We need candidates that won’t shy away from the difficult topics in an effort to earn large donations, gain endorsements or make people a bit uncomfortable. There’s a lot going on right now, and we should be uncomfortable. Bullying marginalized communities and losing our rights should feel uncomfortable, and we should be willing to talk about it.
It’s disappointing that a focus on those who need us most — and those that have the least access to the American dream — are considered divisive. I’m not afraid to talk about immigration, women’s rights, the working poor, health care, LGBTQ rights, the opioid crisis, housing, food insecurity and other issues that affect our daily lives. We need more leaders less concerned about mean names the far-right extremists will call us and more representatives ready to tell it like it is and engage in difficult conversations.
We need to change. As politicians, as civil servants and as voters, we need to start focusing on the needs of people. We need to lift the people who have been ignored while chasing bipartisan “compromise.” It is pointless to seek compromise with those who don’t negotiate in good faith. It is pointless to continually appease extremists who represent, at most, 24% of the population and who aren’t interested in progress and equity. What good is coddling extremists if it abandons the people we claim to represent?

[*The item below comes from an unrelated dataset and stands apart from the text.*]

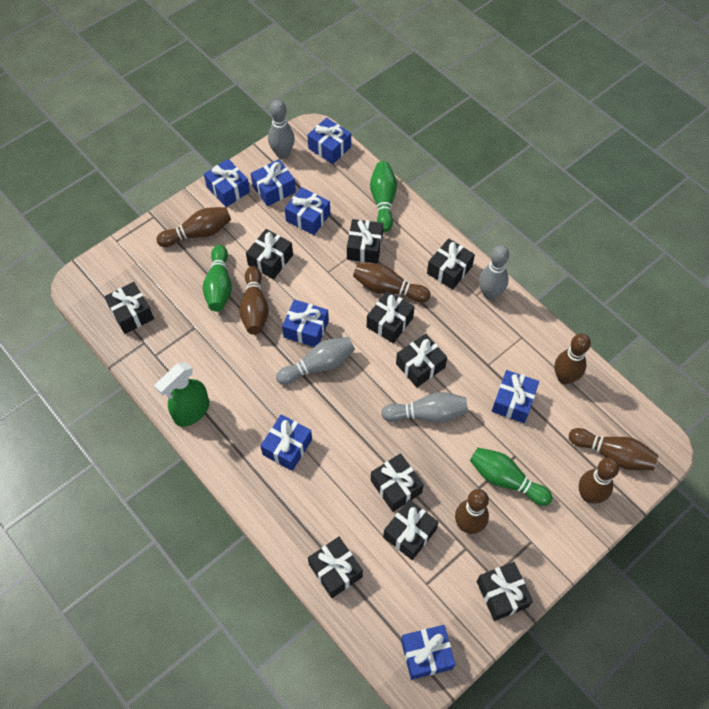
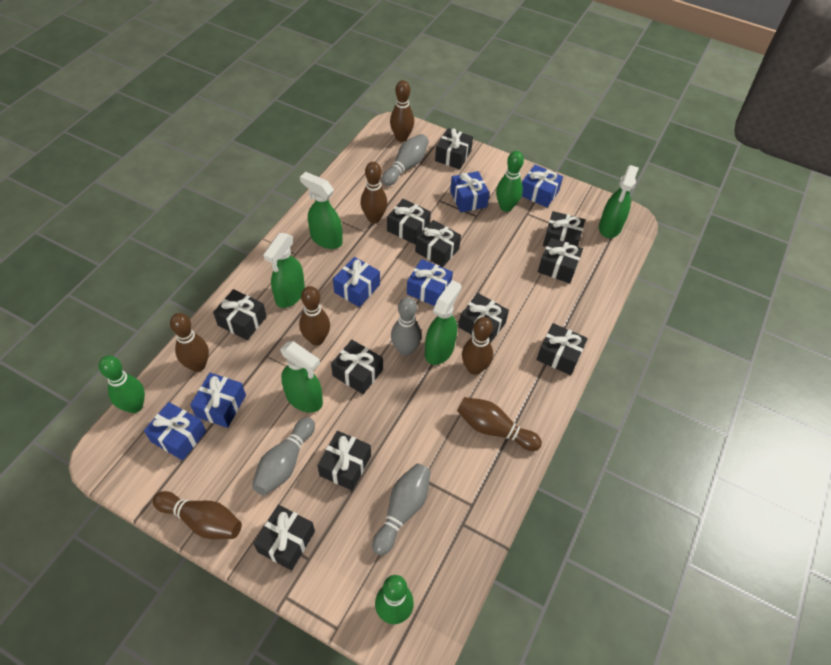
black gift: [104,282,154,334] [246,229,293,279] [308,537,363,598] [347,219,383,264] [367,291,415,343] [371,453,424,512] [383,500,439,560] [396,334,447,387] [427,238,475,290] [477,562,533,621] = 10 -> [213,289,267,340] [254,505,315,571] [317,431,371,491] [331,340,383,394] [387,199,431,244] [415,220,461,267] [435,128,473,169] [459,293,509,343] [536,323,588,375] [538,237,583,283] [543,211,585,247] = 11
blue gift: [204,159,250,207] [251,159,296,206] [260,414,312,471] [282,299,329,347] [285,187,330,235] [307,118,351,164] [401,625,455,680] [492,370,539,423] = 8 -> [144,402,206,460] [190,373,246,428] [333,257,380,307] [407,259,453,306] [450,171,490,213] [522,165,563,207] = 6
green spray bottle: [155,362,209,427] = 1 -> [263,233,305,308] [280,341,323,413] [300,172,343,249] [425,280,462,365] [599,165,639,238] = 5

Does bipartisan compromise help the DACA recipient sleep better at night knowing that their status in this country might be traded tomorrow for a tax cut?
Does bipartisan compromise make the decision between life-saving medication or rent easier for the millions of diabetics in this country such as myself?

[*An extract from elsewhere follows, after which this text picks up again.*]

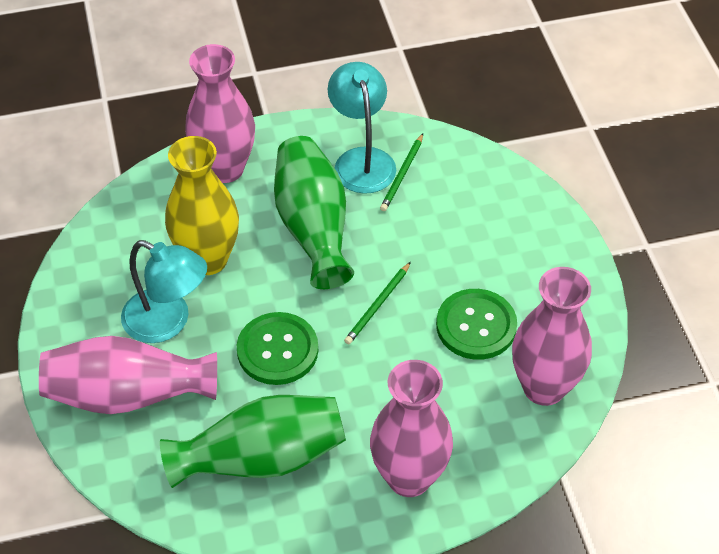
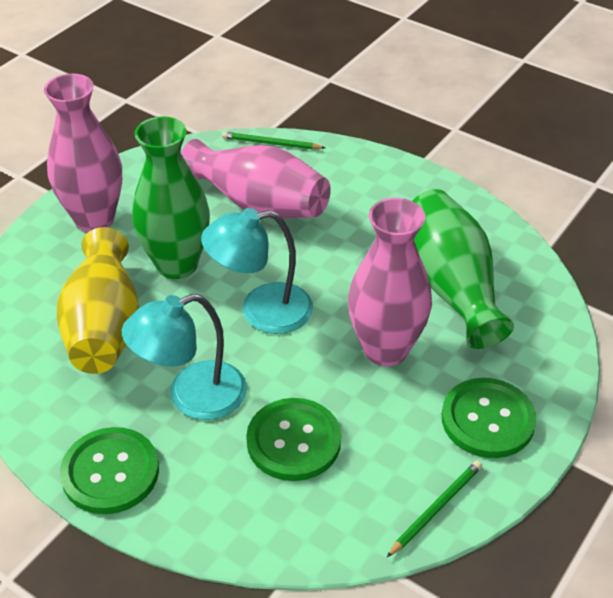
green button: [237,312,318,385] [436,289,517,360] = 2 -> [60,427,159,514] [246,398,341,481] [442,378,536,458] = 3
pink vase: [39,336,217,414] [185,44,255,183] [370,360,453,497] [512,267,592,406] = 4 -> [44,74,122,232] [181,139,331,219] [348,198,432,366] = 3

Does bipartisan compromise console the senior citizen who recently learned that transportation to their doctor’s appointments is no longer covered by their Medicare plan?
And will bipartisan compromise comfort the desperate woman staring at a cold, metal coat hanger?
Some would say, “We have to give to get.” That we must “conquer the divide, not the other side.” I say we have given enough. We gave on the Affordable Care Act, on tax cuts for the rich and numerous other policies throughout the last 30 years. We’ve only received hollow, empty promises for our efforts. In fact, after we’ve given these bad-faith actors what they want, most of them vote against us anyway. If we had stood firm, how much further along would we be as a country and as a people? The deficit has been significantly reduced since President Biden took office, even with COVID relief. We’ve made some steps as a party to offer reprieve to those in need, and the result has been to, once again, show that we are already the party of fiscal responsibility.
It’s time to stop sending the same people back to “represent” us. They are more interested in lining their own pockets while they pay court to the extremist fringe, leaving the rest of us to try and make a living from the scraps.
David Roth is a member of the Bonneville County Democratic Central Committee and a candidate for U.S. Senate.